Spaß beiseite: Mit etwas Trickreichtum und Fantasie kann man für viele Sonderwünsche doch eine Lösung finden, zumal Computer heutzutage eine weitaus höhere Leistungsfähigkeit haben als noch vor wenigen Jahrzehnten.
Aber: Ein Computer ist von Hause aus eigentlich dümmer als eine komplette Amtsschimmelreiterei - er kann nur immer wieder dasselbe machen und auch das muss ihm noch jemand bis in die kleinste Einzelheit vorgeschrieben haben.
1.1.1
Stärken Die Vorteile des Computers dürften Ihnen im Wesentlichen bekannt sein:
Er erreicht ein geradezu unglaubliches Tempo bei der Arbeit. (Das ist positiv gemeint, liebe Beamte.) Er arbeitet ungeheuer zuverlässig, macht so gut wie keine Fehler: Selbst bei Millionen (oder gar Milliarden, also Tausenden von Millionen) von Rechnungen wird es nie vorkommen, dass beim Aufaddieren der Einzelpositionen etwas nicht korrekt ist. Er lässt nicht um vier Uhr den Griffel fallen, braucht kein Wochenende und kann problemlos auch nachts arbeiten. Entsprechend ausgestattet arbeitet er auch unter Bedingungen, die für Menschen geradezu unerträglich wären: Extreme Hitze, Staub oder giftige Gase sind Computern völlig egal. Die ungeheure Geschwindigkeit moderner Computer ermöglicht viele Dinge, die ohne den Rechner nur mit Zauberei gingen.

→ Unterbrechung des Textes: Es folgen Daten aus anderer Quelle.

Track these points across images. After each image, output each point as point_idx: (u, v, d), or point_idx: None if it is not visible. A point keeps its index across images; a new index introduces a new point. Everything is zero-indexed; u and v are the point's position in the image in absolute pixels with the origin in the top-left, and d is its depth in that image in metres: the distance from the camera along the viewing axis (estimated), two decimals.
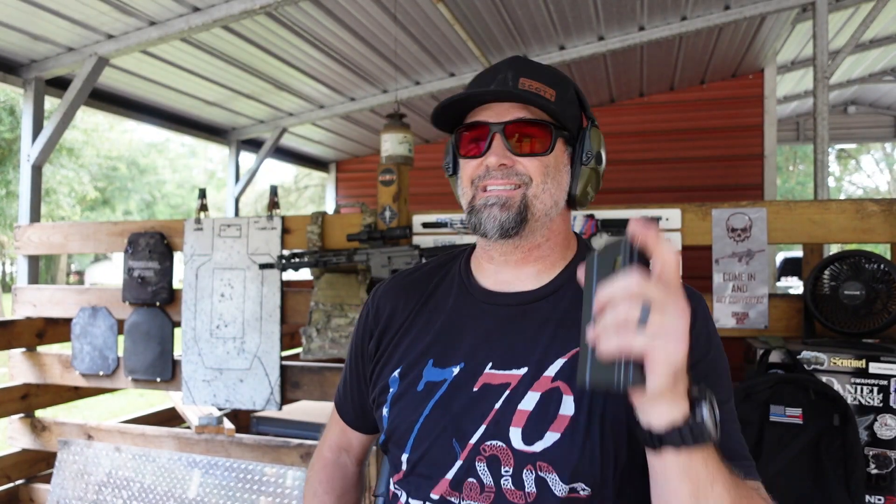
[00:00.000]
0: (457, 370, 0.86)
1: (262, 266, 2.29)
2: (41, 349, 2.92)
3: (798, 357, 1.73)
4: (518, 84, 0.84)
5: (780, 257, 9.58)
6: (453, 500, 0.81)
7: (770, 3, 3.38)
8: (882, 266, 1.82)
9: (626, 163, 4.83)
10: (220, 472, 2.36)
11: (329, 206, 6.13)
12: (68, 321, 2.77)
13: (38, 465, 2.91)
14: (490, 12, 3.16)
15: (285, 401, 2.45)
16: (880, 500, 1.67)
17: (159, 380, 2.58)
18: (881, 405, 1.67)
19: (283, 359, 2.43)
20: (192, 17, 2.71)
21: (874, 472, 1.67)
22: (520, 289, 0.89)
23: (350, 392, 1.04)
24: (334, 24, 3.10)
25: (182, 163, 23.32)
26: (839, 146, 16.98)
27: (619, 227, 2.02)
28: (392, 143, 2.59)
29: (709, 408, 0.62)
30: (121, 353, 2.65)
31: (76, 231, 2.79)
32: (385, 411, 0.90)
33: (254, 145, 5.02)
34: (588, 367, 0.61)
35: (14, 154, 12.08)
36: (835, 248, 4.07)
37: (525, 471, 0.78)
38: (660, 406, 0.61)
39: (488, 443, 0.80)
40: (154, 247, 2.59)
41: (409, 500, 0.85)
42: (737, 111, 4.78)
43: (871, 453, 1.67)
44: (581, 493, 0.77)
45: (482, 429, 0.81)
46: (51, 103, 3.27)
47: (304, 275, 5.77)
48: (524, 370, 0.82)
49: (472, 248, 0.98)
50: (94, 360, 2.68)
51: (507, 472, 0.78)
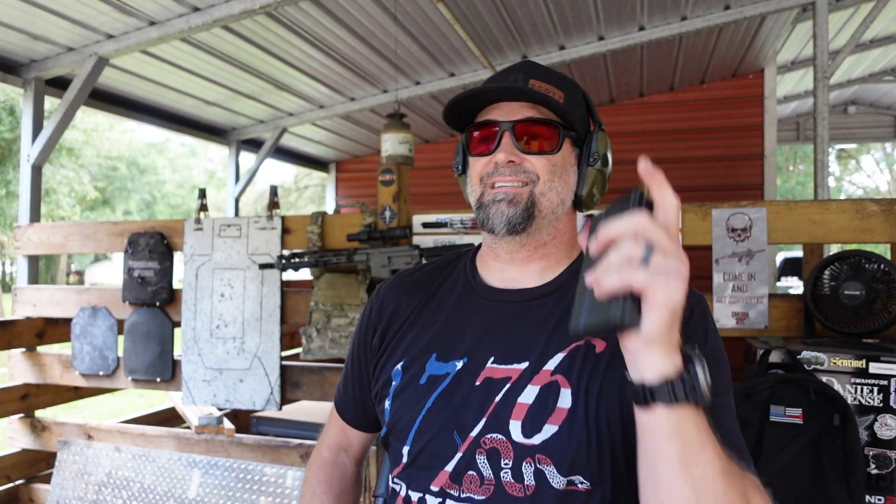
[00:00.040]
0: (460, 364, 0.87)
1: (262, 266, 2.29)
2: (41, 349, 2.92)
3: (798, 357, 1.73)
4: (528, 85, 0.87)
5: (780, 257, 9.58)
6: (453, 492, 0.81)
7: (770, 3, 3.38)
8: (882, 266, 1.82)
9: (626, 163, 4.80)
10: (220, 472, 2.36)
11: (329, 206, 6.13)
12: (68, 321, 2.77)
13: (37, 465, 2.91)
14: (490, 12, 3.16)
15: (285, 401, 2.45)
16: (880, 500, 1.67)
17: (159, 380, 2.59)
18: (881, 405, 1.67)
19: (283, 359, 2.43)
20: (192, 17, 2.71)
21: (874, 472, 1.67)
22: (524, 286, 0.90)
23: (351, 390, 1.04)
24: (334, 24, 3.10)
25: (182, 163, 23.33)
26: (839, 146, 16.98)
27: None
28: (392, 143, 2.59)
29: (702, 368, 0.60)
30: (121, 353, 2.65)
31: (76, 231, 2.79)
32: (387, 404, 0.91)
33: (254, 145, 5.02)
34: (584, 310, 0.59)
35: (14, 154, 12.08)
36: (835, 248, 4.07)
37: (524, 463, 0.78)
38: (653, 354, 0.59)
39: (488, 436, 0.81)
40: (154, 247, 2.59)
41: (409, 492, 0.85)
42: (737, 111, 4.78)
43: (871, 453, 1.67)
44: (580, 486, 0.77)
45: (483, 422, 0.81)
46: (51, 103, 3.27)
47: (304, 275, 5.78)
48: (525, 364, 0.83)
49: (478, 247, 1.00)
50: (93, 360, 2.68)
51: (506, 464, 0.79)
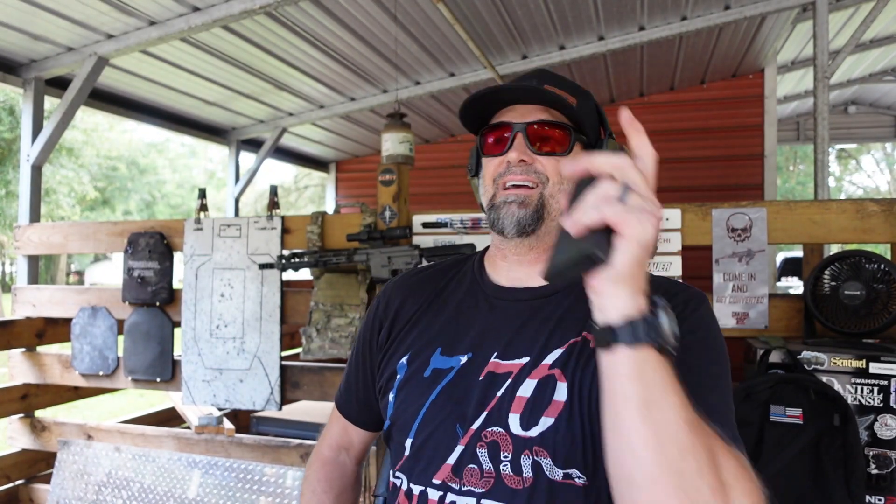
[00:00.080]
0: (464, 359, 0.88)
1: (262, 266, 2.29)
2: (41, 349, 2.92)
3: (798, 357, 1.73)
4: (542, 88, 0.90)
5: (780, 257, 9.58)
6: (454, 485, 0.82)
7: (770, 3, 3.38)
8: (882, 266, 1.82)
9: None
10: (220, 473, 2.36)
11: (329, 206, 6.13)
12: (68, 321, 2.77)
13: (37, 465, 2.91)
14: (490, 12, 3.16)
15: (285, 401, 2.45)
16: (880, 500, 1.66)
17: (159, 380, 2.58)
18: (881, 405, 1.67)
19: (283, 359, 2.43)
20: (192, 17, 2.71)
21: (874, 472, 1.67)
22: (530, 285, 0.92)
23: (354, 386, 1.05)
24: (334, 24, 3.10)
25: (182, 163, 23.33)
26: (839, 146, 16.98)
27: None
28: (392, 143, 2.59)
29: (669, 317, 0.60)
30: (121, 353, 2.65)
31: (76, 231, 2.79)
32: (391, 397, 0.92)
33: (254, 145, 5.02)
34: (557, 251, 0.60)
35: (14, 154, 12.08)
36: (835, 248, 4.07)
37: (522, 456, 0.80)
38: (619, 294, 0.59)
39: (489, 429, 0.82)
40: (154, 247, 2.59)
41: (411, 485, 0.86)
42: (737, 111, 4.78)
43: (871, 453, 1.67)
44: (576, 480, 0.78)
45: (483, 415, 0.83)
46: (50, 103, 3.27)
47: (304, 275, 5.78)
48: (526, 359, 0.85)
49: (486, 248, 1.02)
50: (93, 360, 2.68)
51: (506, 457, 0.80)
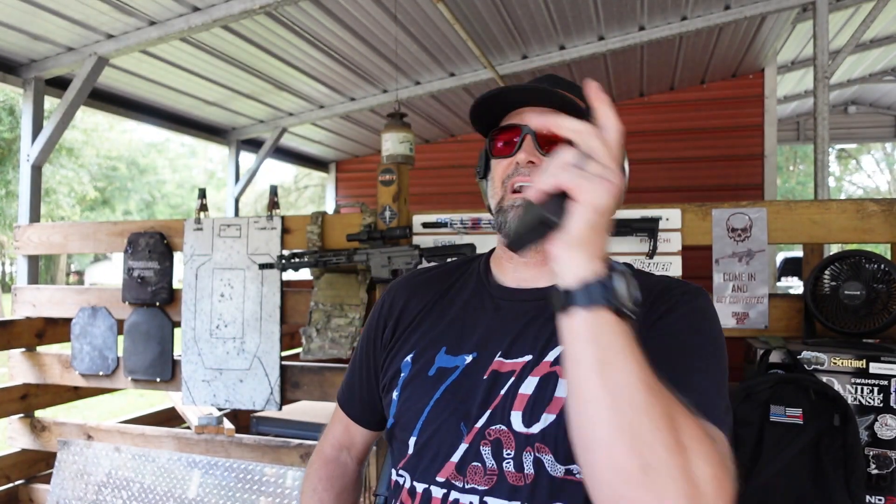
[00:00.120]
0: (469, 359, 0.89)
1: (262, 266, 2.29)
2: (41, 349, 2.91)
3: (798, 357, 1.73)
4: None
5: (780, 257, 9.58)
6: (457, 483, 0.83)
7: (770, 2, 3.38)
8: (882, 266, 1.82)
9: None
10: (220, 473, 2.36)
11: (329, 206, 6.13)
12: (68, 321, 2.77)
13: (37, 465, 2.90)
14: (490, 12, 3.16)
15: (285, 401, 2.45)
16: (880, 500, 1.66)
17: (159, 380, 2.58)
18: (881, 405, 1.67)
19: (283, 359, 2.43)
20: (192, 17, 2.71)
21: (874, 472, 1.67)
22: (536, 286, 0.93)
23: (357, 385, 1.05)
24: (334, 23, 3.10)
25: (182, 163, 23.33)
26: (839, 146, 16.98)
27: (618, 227, 2.02)
28: (393, 143, 2.59)
29: (625, 281, 0.61)
30: (120, 354, 2.65)
31: (76, 231, 2.79)
32: (395, 395, 0.92)
33: (254, 145, 5.02)
34: (520, 217, 0.61)
35: (14, 154, 12.08)
36: (835, 248, 4.07)
37: (524, 453, 0.80)
38: (575, 258, 0.60)
39: (492, 427, 0.83)
40: (154, 247, 2.59)
41: (414, 483, 0.86)
42: (737, 111, 4.78)
43: (871, 453, 1.67)
44: (577, 476, 0.78)
45: (487, 414, 0.84)
46: (50, 103, 3.27)
47: (304, 275, 5.77)
48: (529, 357, 0.86)
49: (493, 250, 1.03)
50: (93, 360, 2.68)
51: (509, 454, 0.81)
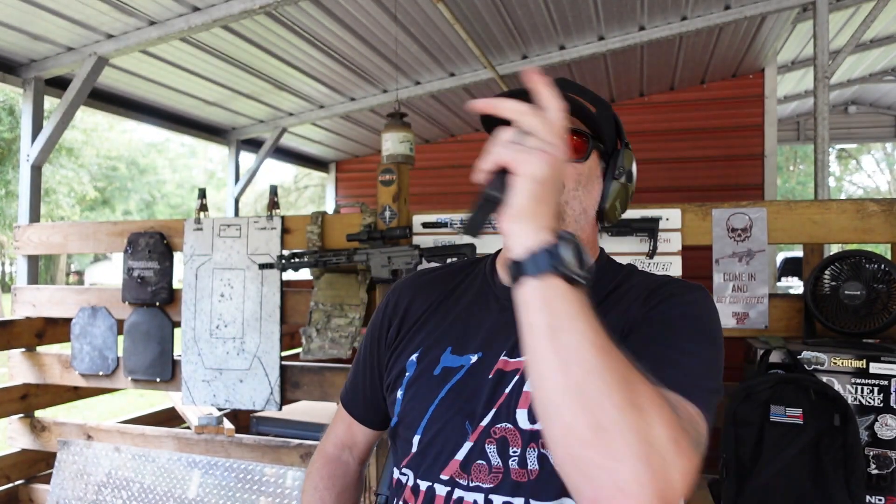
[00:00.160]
0: (474, 358, 0.89)
1: (262, 266, 2.29)
2: (41, 349, 2.91)
3: (798, 357, 1.73)
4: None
5: (780, 257, 9.58)
6: (462, 481, 0.83)
7: (770, 2, 3.37)
8: (882, 266, 1.82)
9: None
10: (220, 473, 2.36)
11: (329, 206, 6.13)
12: (68, 321, 2.77)
13: (37, 465, 2.90)
14: (490, 12, 3.16)
15: (285, 401, 2.45)
16: (880, 500, 1.66)
17: (159, 380, 2.58)
18: (881, 405, 1.67)
19: (282, 359, 2.43)
20: (192, 17, 2.71)
21: (874, 472, 1.67)
22: None
23: (361, 384, 1.06)
24: (334, 23, 3.10)
25: (182, 163, 23.34)
26: (839, 146, 16.98)
27: (618, 227, 2.02)
28: (393, 143, 2.59)
29: (573, 249, 0.62)
30: (120, 354, 2.65)
31: (76, 231, 2.79)
32: (399, 394, 0.93)
33: (254, 145, 5.02)
34: (472, 204, 0.66)
35: (14, 154, 12.09)
36: (835, 248, 4.07)
37: (528, 449, 0.81)
38: (522, 230, 0.62)
39: (498, 425, 0.83)
40: (154, 247, 2.59)
41: (418, 481, 0.87)
42: (737, 111, 4.77)
43: (871, 453, 1.67)
44: None
45: (492, 412, 0.84)
46: (50, 103, 3.27)
47: (304, 275, 5.77)
48: None
49: (499, 251, 1.03)
50: (93, 360, 2.67)
51: (514, 452, 0.81)
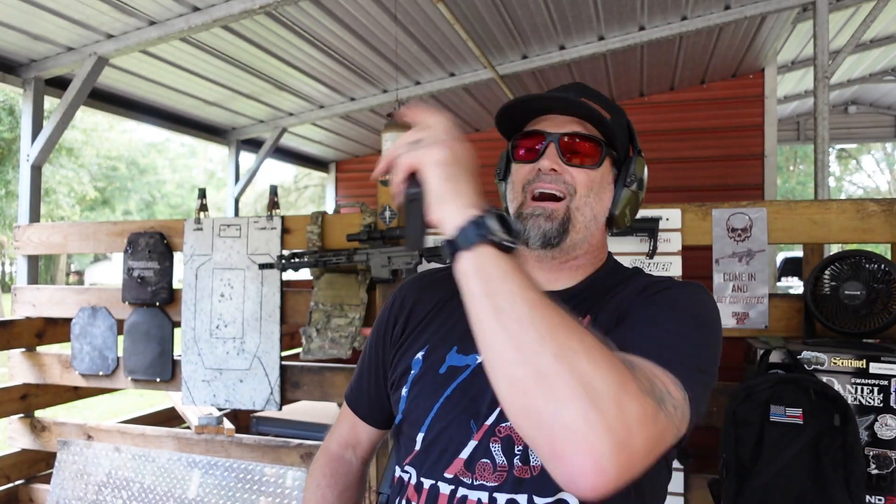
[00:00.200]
0: (480, 358, 0.89)
1: (262, 266, 2.29)
2: (41, 349, 2.91)
3: (798, 357, 1.73)
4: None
5: (780, 257, 9.58)
6: (465, 479, 0.83)
7: (770, 2, 3.38)
8: (882, 266, 1.82)
9: None
10: (220, 473, 2.36)
11: (329, 206, 6.13)
12: (68, 321, 2.77)
13: (37, 465, 2.91)
14: (490, 12, 3.16)
15: (285, 401, 2.45)
16: (880, 500, 1.66)
17: (159, 380, 2.58)
18: (881, 405, 1.67)
19: (283, 359, 2.43)
20: (192, 17, 2.71)
21: (874, 472, 1.67)
22: (548, 289, 0.93)
23: (366, 383, 1.06)
24: (334, 23, 3.10)
25: (182, 163, 23.33)
26: (839, 146, 16.98)
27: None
28: (393, 142, 2.59)
29: (498, 218, 0.66)
30: (120, 354, 2.65)
31: (76, 231, 2.79)
32: (404, 391, 0.93)
33: (254, 145, 5.02)
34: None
35: (14, 154, 12.09)
36: (835, 248, 4.07)
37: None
38: (447, 213, 0.67)
39: (503, 424, 0.83)
40: (154, 247, 2.59)
41: (422, 479, 0.87)
42: (737, 111, 4.78)
43: (871, 453, 1.67)
44: None
45: (497, 411, 0.84)
46: (50, 103, 3.27)
47: (304, 275, 5.76)
48: None
49: None
50: (93, 360, 2.68)
51: (519, 450, 0.82)
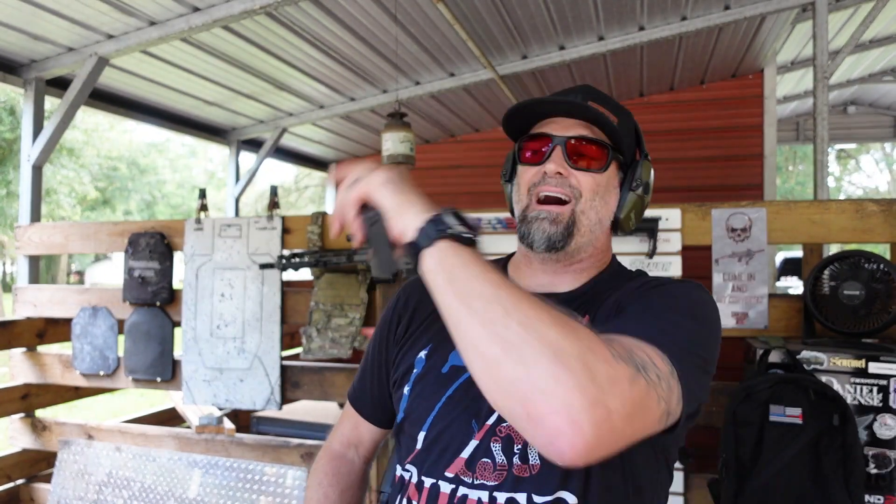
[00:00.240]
0: None
1: (263, 266, 2.29)
2: (41, 349, 2.92)
3: (798, 357, 1.73)
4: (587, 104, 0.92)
5: (779, 257, 9.58)
6: (466, 479, 0.83)
7: (770, 3, 3.38)
8: (881, 266, 1.83)
9: None
10: (221, 472, 2.36)
11: (329, 206, 6.13)
12: (69, 321, 2.78)
13: (38, 464, 2.91)
14: (490, 12, 3.16)
15: (285, 401, 2.45)
16: (880, 499, 1.67)
17: (159, 380, 2.59)
18: (881, 405, 1.67)
19: (283, 359, 2.43)
20: (192, 17, 2.71)
21: (874, 471, 1.68)
22: (553, 291, 0.94)
23: (369, 382, 1.06)
24: (334, 24, 3.10)
25: (182, 163, 23.32)
26: (839, 146, 16.98)
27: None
28: (393, 142, 2.59)
29: (454, 215, 0.72)
30: (121, 353, 2.65)
31: (76, 231, 2.79)
32: (406, 390, 0.93)
33: (254, 145, 5.02)
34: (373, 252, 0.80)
35: (14, 154, 12.09)
36: (835, 248, 4.07)
37: (530, 444, 0.81)
38: (405, 221, 0.72)
39: (504, 424, 0.84)
40: (154, 247, 2.59)
41: (423, 477, 0.87)
42: (737, 111, 4.77)
43: (870, 453, 1.67)
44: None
45: None
46: (51, 103, 3.27)
47: (304, 275, 5.78)
48: None
49: (512, 254, 1.04)
50: (94, 359, 2.68)
51: (518, 449, 0.82)
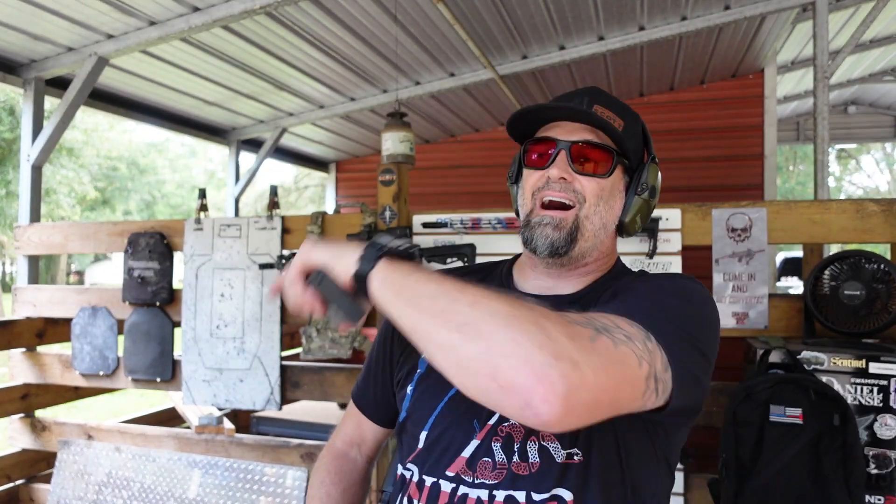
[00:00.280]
0: None
1: (262, 266, 2.29)
2: (41, 349, 2.92)
3: (798, 357, 1.73)
4: (591, 109, 0.91)
5: (780, 257, 9.58)
6: (467, 478, 0.84)
7: (770, 3, 3.38)
8: (882, 266, 1.83)
9: None
10: (220, 472, 2.36)
11: (329, 206, 6.13)
12: (68, 321, 2.77)
13: (38, 464, 2.91)
14: (490, 12, 3.16)
15: (285, 401, 2.45)
16: (880, 500, 1.67)
17: (159, 380, 2.58)
18: (881, 405, 1.67)
19: (283, 359, 2.43)
20: (192, 17, 2.71)
21: (874, 472, 1.68)
22: (556, 293, 0.94)
23: (373, 382, 1.07)
24: (334, 24, 3.10)
25: (182, 163, 23.33)
26: (839, 146, 16.98)
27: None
28: (393, 142, 2.59)
29: (387, 236, 0.79)
30: (121, 353, 2.65)
31: (76, 231, 2.79)
32: (409, 389, 0.94)
33: (254, 145, 5.02)
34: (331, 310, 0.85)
35: (14, 154, 12.09)
36: (835, 248, 4.07)
37: (529, 442, 0.83)
38: (345, 259, 0.79)
39: (505, 423, 0.85)
40: (154, 247, 2.59)
41: (423, 476, 0.88)
42: (737, 111, 4.77)
43: (870, 453, 1.67)
44: (576, 458, 0.82)
45: None
46: (51, 103, 3.27)
47: None
48: None
49: (517, 256, 1.04)
50: (94, 360, 2.68)
51: (517, 447, 0.83)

Seit man 1986 anfing, SQL zu standardisieren, ist die Rechnerleistung ganz extrem angestiegen:
Ein Programm, das damals ein ganzes Jahrzehnt für eine Arbeit gebraucht hätte, wäre auf einem heutigen Computer mit dem identischen Problem in 10 Minuten fertig - wenn man davon ausgeht, dass der Rechner von 1986 und der von heute gleich viel Geld gekostet hätten. Einen Vergleich mit der Durchführung einer Aufgabe ganz ohne Computer kann ich mir an dieser Stelle wohl sparen. (Um Missverständnissen vorzubeugen: Jahrzehnt und Minuten hier gegenüber zu stellen, ist keine Übertreibung oder gar ein Scherz!)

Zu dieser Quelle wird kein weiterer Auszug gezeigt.